**Aim of the task**
Search the entries below for the word "work" and copy every line where it appears.

[Difference listings]
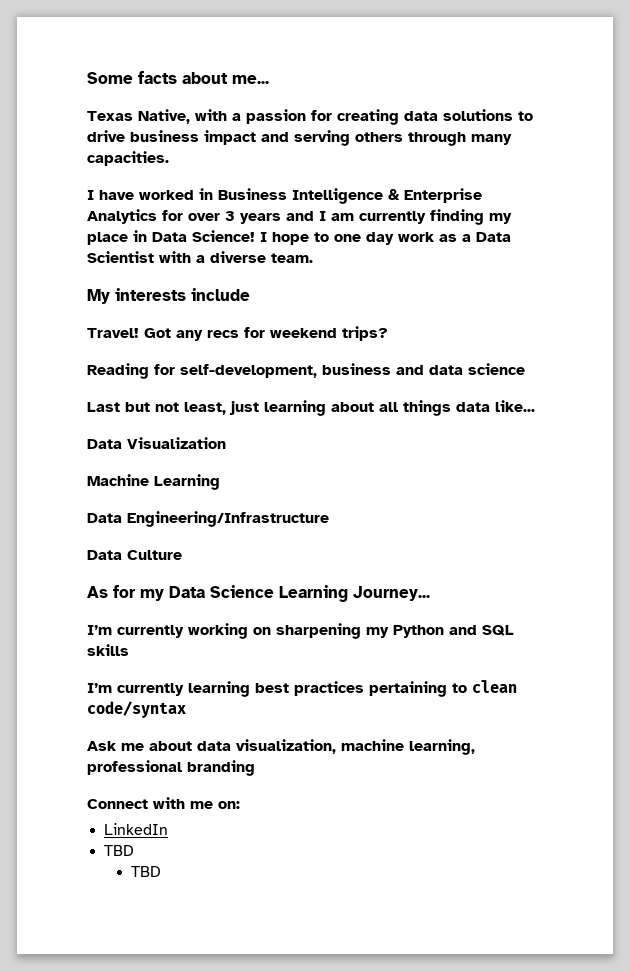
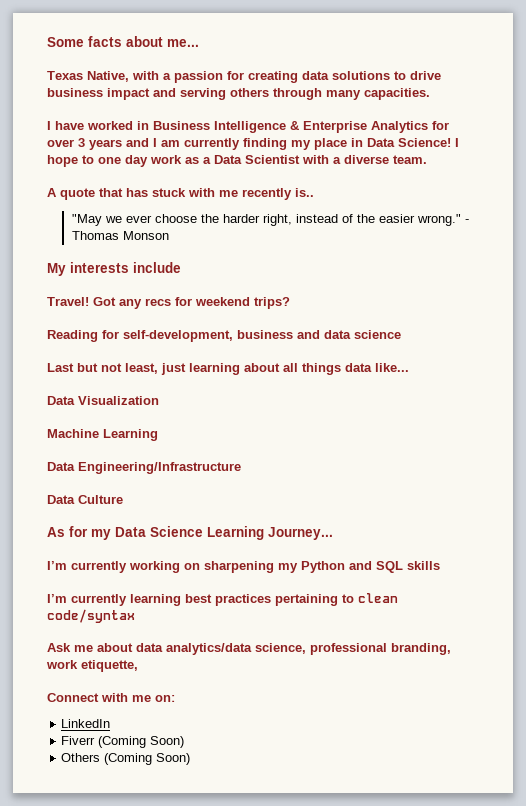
(313, 258) none -> [47,188,314,200] [71,214,469,226] [71,231,169,240] // A quote that has stuck with me recently is.. // "May we ever choose the harder right, instead of the easier wrong." - Thomas Monson
[236,739,475,755] [87,760,255,776] visualization, machine learning, professional branding -> [166,643,451,655] [46,660,138,672] analytics/data science, professional branding, work etiquette,
[104,845,135,856] [131,866,162,877] TBD // TBD -> [61,736,185,748] [61,753,191,765] Fiverr (Coming Soon) // Others (Coming Soon)

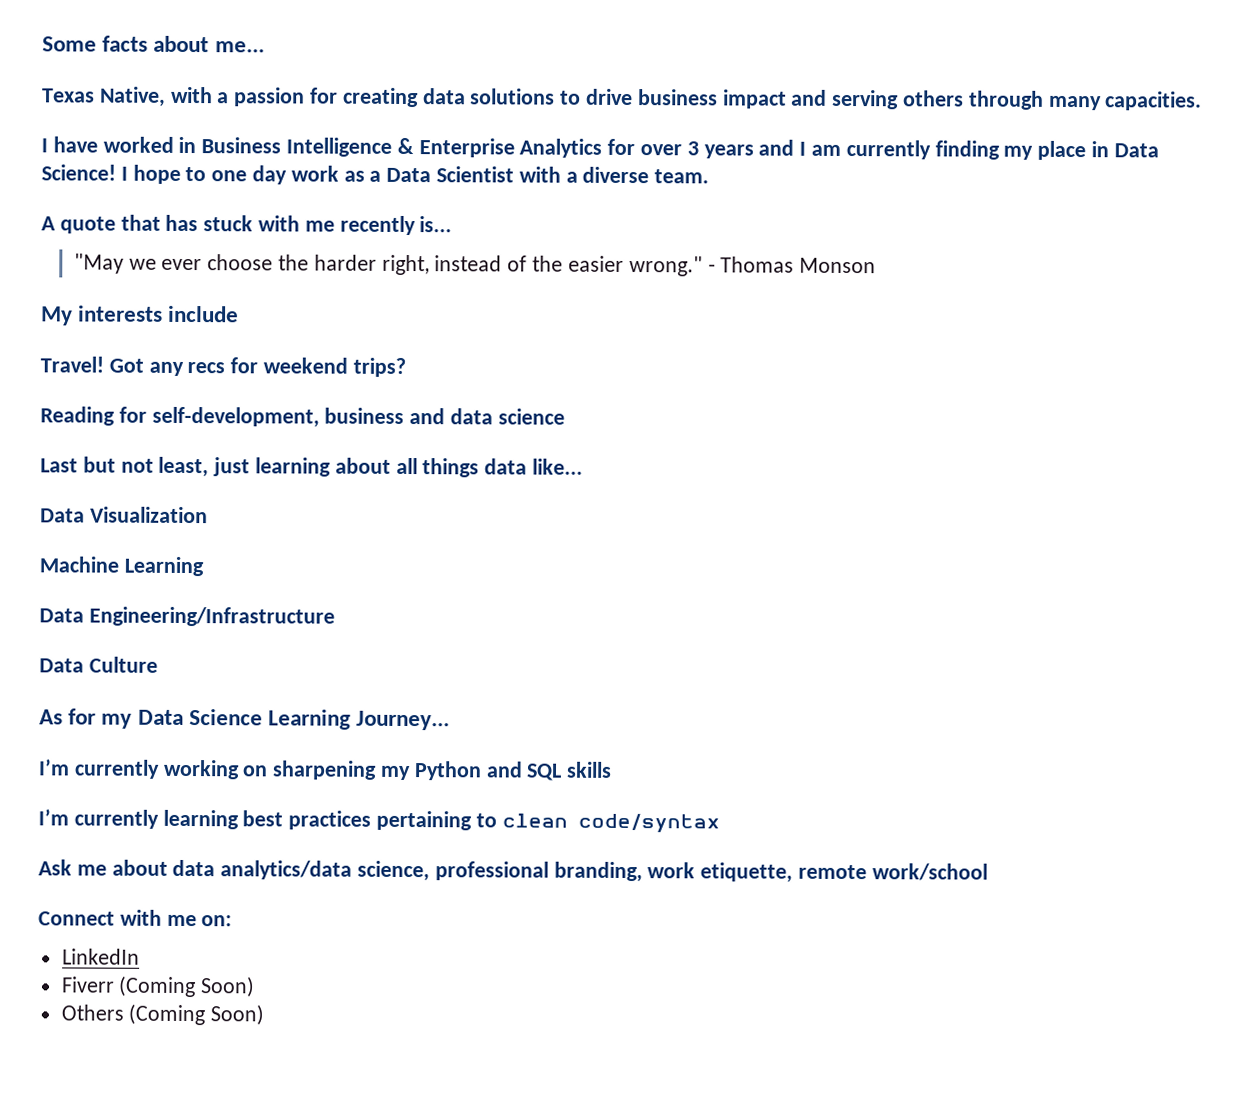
[295,188,314,197] is.. -> [419,216,453,233] is...
(138, 666) none -> [798,863,988,881] remote work/school

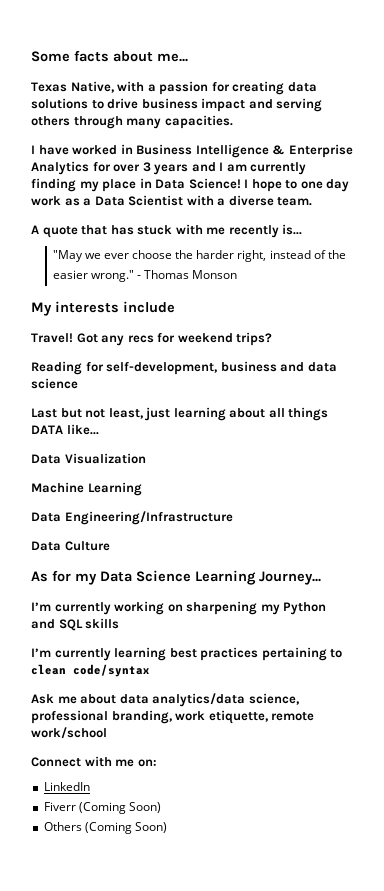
[484,458,528,475] data -> [31,425,63,434] DATA

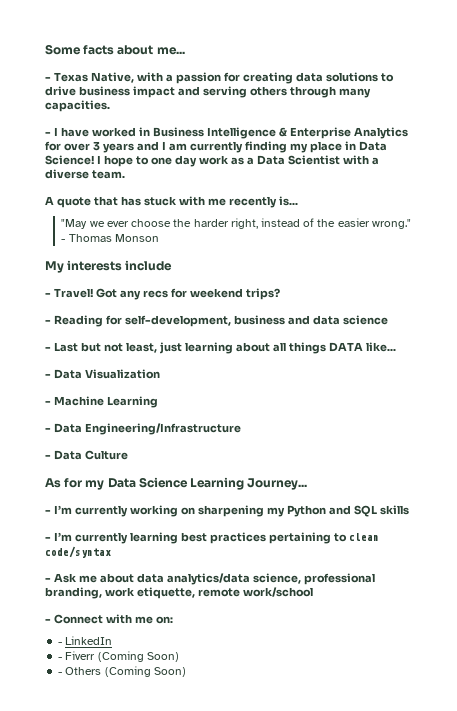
(188, 57) none -> [45,77,51,81] -
(233, 122) none -> [45,132,51,136] -
(175, 307) none -> [45,293,51,297] -
(273, 339) none -> [45,320,51,324] -
(78, 383) none -> [45,347,51,351] -
(99, 429) none -> [45,374,51,378] -
(146, 458) none -> [45,401,51,405] -
(142, 489) none -> [45,428,51,432] -
(233, 518) none -> [45,455,51,459] -
(321, 578) none -> [45,510,51,514] -
(120, 623) none -> [45,537,51,541] -
(150, 670) none -> [45,578,51,582] -
(107, 733) none -> [45,619,51,623] -
(157, 763) none -> [58,642,63,645] -
(90, 786) none -> [58,657,63,660] -
(161, 807) none -> [58,672,63,675] -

**Final answer**
[236,739,475,755] [87,760,255,776] visualization, machine learning, professional branding -> [166,643,451,655] [46,660,138,672] analytics/data science, professional branding, work etiquette,
(138, 666) none -> [798,863,988,881] remote work/school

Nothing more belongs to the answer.